The task:
Answer these questions using the Fallout 3 post below:
1. Which game does the writer report having played through about six or seven times?
2. At what point in the first run had the writer saved the game?
3. Between which two locations was the writer traveling when the topic for the next post was chosen?

Text under study:
Start of Block
Back to gaming, finally.
Lately (mainly due to the two more recent STALKER games being broken, and me having played Shadow of Chernobyl through about six or seven times by now), I've been playing more Fallout 3. Technically, I've finished the game once; however, on my first run I was still in the 'hurry up and finish the main quest, before it all goes down the pan on you' mindset of nearly every other game I've played. This sense of inevitability drove me to blast through the main quest at such a rate that I had barely explored the map beyond the central area of the Capital Wasteland, as well as the most direct routes between quest objectives. In doing so, I missed probably a good 50-60% of what the game had to offer, and it was too late to do anything.
Thankfully, I'd saved halfway through the assault on the Jefferson Memorial. After the credits finished, I immediately loaded up and put as much distance between myself and the ensuing battle as possible, before wandering off to explore. This broke the game pretty badly, but at least I got to explore a little.
Recently, I started the game over for the sake of altering my playing style a little. It's this character I've been playing on, and it was halfway through a trip between Meresti and Arefu that I decided on the topic for my next post.
Fallout had a very tangible time restriction on the main quest, and this was very apparent. You were told in your briefing, you had a countdown timer accessible from your Pip-Boy, and it added the very real risk of not getting things done in time and suffering for it. Fallout 3, on the other hand, seems happy to do away with this utterly. STALKER used time constraints on its side quests, but Bethesda wouldn't even take this step; even where a sense of urgency seems logical, there is absolutely none. The Big Town residents you're supposed to save from the Super Mutants in Germantown can and will wait for as long as you want. You could feasibly spend a year ingame; they'd still be there, and you'd still be able to rescue them. With this in mind, it's not entirely strange to ponder whether they really need saving at all.
End of Block
Data shown:
Start of Block
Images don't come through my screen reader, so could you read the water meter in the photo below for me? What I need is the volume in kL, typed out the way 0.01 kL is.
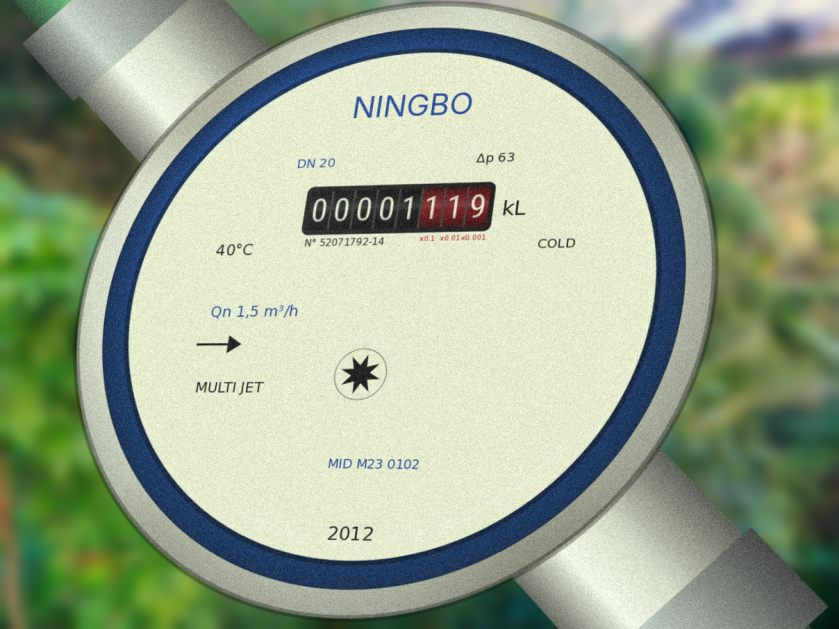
End of Block
Exercise result:
1. Shadow of Chernobyl.
2. Halfway through the assault on the Jefferson Memorial.
3. Meresti and Arefu.